Voting open for 1910 fire cart
October 5, 2017
Voting is now open for Colorado’s 2017 Significant Artifacts contest, and the Niwot Historical Society has another item on the list this year.
Kathy Koehler said that this is just the second year the society has been nominated and selected for the voting. Last year was the blacksmith door burned with various cattle brands.
“To us it is precious because we have not been in this contest except for the last few years because no one had entered any Niwot artifacts in it until last year with the blacksmith doors,” Koehler said. “Now we have this year with the fire cart, so to us, it’s pretty special.”
The cart is made of galvanized steel with cast iron yokes that are clamped around the top and middle of the tank. The wheels are just over four feet in diameter and is designed to be pulled by hand instead of draft animals.
There is a panel on the front that reads it is a “Buffalo No. 21 Soda and Acid Chemical Fire Engine” that was made in Buffalo, New York.
Koehler said that her family came to Boulder County before 1870, so she has always had an interest in what it took to survive in the area without modern amenities.

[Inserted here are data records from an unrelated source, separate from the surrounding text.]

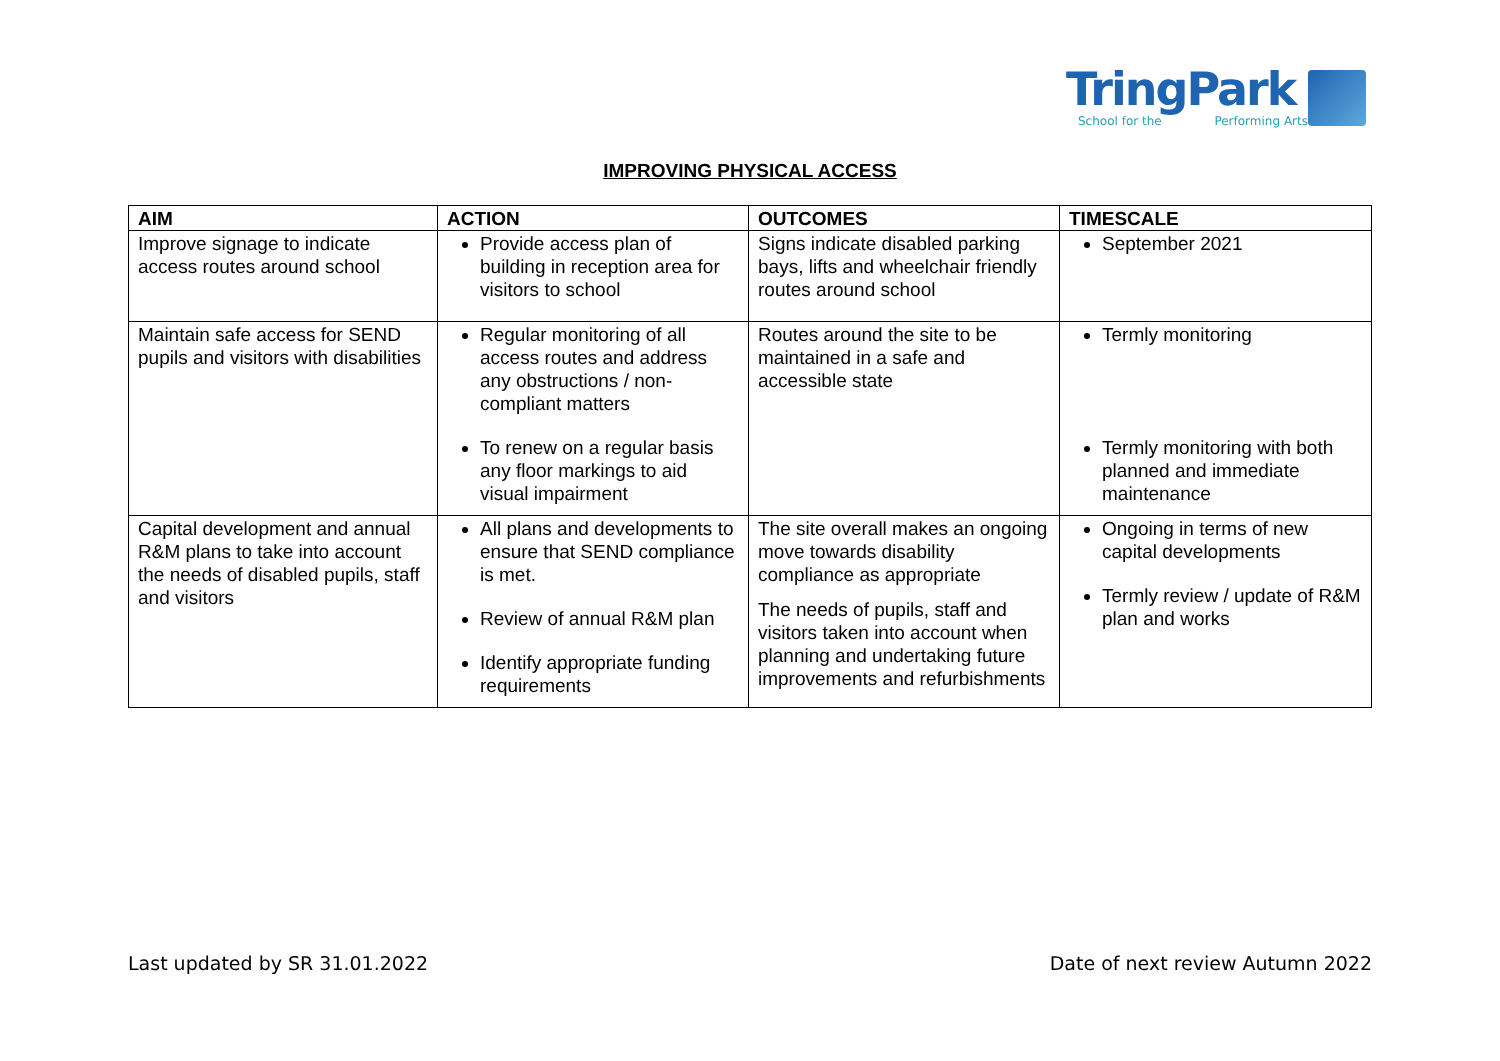TringPark
School for the Performing Arts
IMPROVING PHYSICAL ACCESS
| AIM | ACTION | OUTCOMES | TIMESCALE |
| --- | --- | --- | --- |
| Improve signage to indicate access routes around school | Provide access plan of building in reception area for visitors to school | Signs indicate disabled parking bays, lifts and wheelchair friendly routes around school | September 2021 |
| Maintain safe access for SEND pupils and visitors with disabilities | Regular monitoring of all access routes and address any obstructions / non-compliant matters To renew on a regular basis any floor markings to aid visual impairment | Routes around the site to be maintained in a safe and accessible state | Termly monitoring Termly monitoring with both planned and immediate maintenance |
| Capital development and annual R&M plans to take into account the needs of disabled pupils, staff and visitors | All plans and developments to ensure that SEND compliance is met. Review of annual R&M plan Identify appropriate funding requirements | The site overall makes an ongoing move towards disability compliance as appropriate The needs of pupils, staff and visitors taken into account when planning and undertaking future improvements and refurbishments | Ongoing in terms of new capital developments Termly review / update of R&M plan and works |
Last updated by SR 31.01.2022 Date of next review Autumn 2022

“I think it’s pretty amazing — the things that the pioneers did and made available to all of us,” Koehler said. “So remembering and learning about all of these things is very important.”
She pointed out that even in the 1970’s, Niwot still had dirt streets and hitching posts.
“The people who move here today don’t realize that it wasn’t that long ago that Niwot didn’t have paved streets,” Koehler said. “The major growth didn’t start until the late 70’s or early 80’s.”
Her hope is not only that people will get online to vote, but that more interest will be drawn to the history of the area.
“Everyone has their own interests,” Koehler said. “It would be nice if the historical aspect of the community became more important and citizens become more aware of it.
“I applaud our ancestors for taking pride in the new business and residential district they were building on the east side of the railroad tracks in the early 1900s. And they stepped up in being responsible to protect their investments as best they could from fire by purchasing the Fire Cart for everyone in the community. Buildings and houses were close together and if one went up in flames it could quickly wipe out the entire town.”
To vote, visit collectioncare.auraria.edu/content/niwots-1910-fire-cart and click “vote.” From there, choose 1910 the galvanized steel fire cart and hit submit. Voting is open until November 17, and users can vote once daily.
“The Niwot community is unique today much in the way our ancestors and Niwot pioneers supported each other,” Koehler said. “In the 1970s the community annually supported our volunteer fire fighters at the chili supper. When Niwot needed to purchase road signs a few years ago to be able to afford community parades, the NCA organized donations from other Niwot organizations and purchased the proper equipment.
“We are fortunate to live in a special community that supports each other today just as our pioneers supported each others’ property by investing in the Fire Cart for town protection from fires in 1910, 107 years ago.”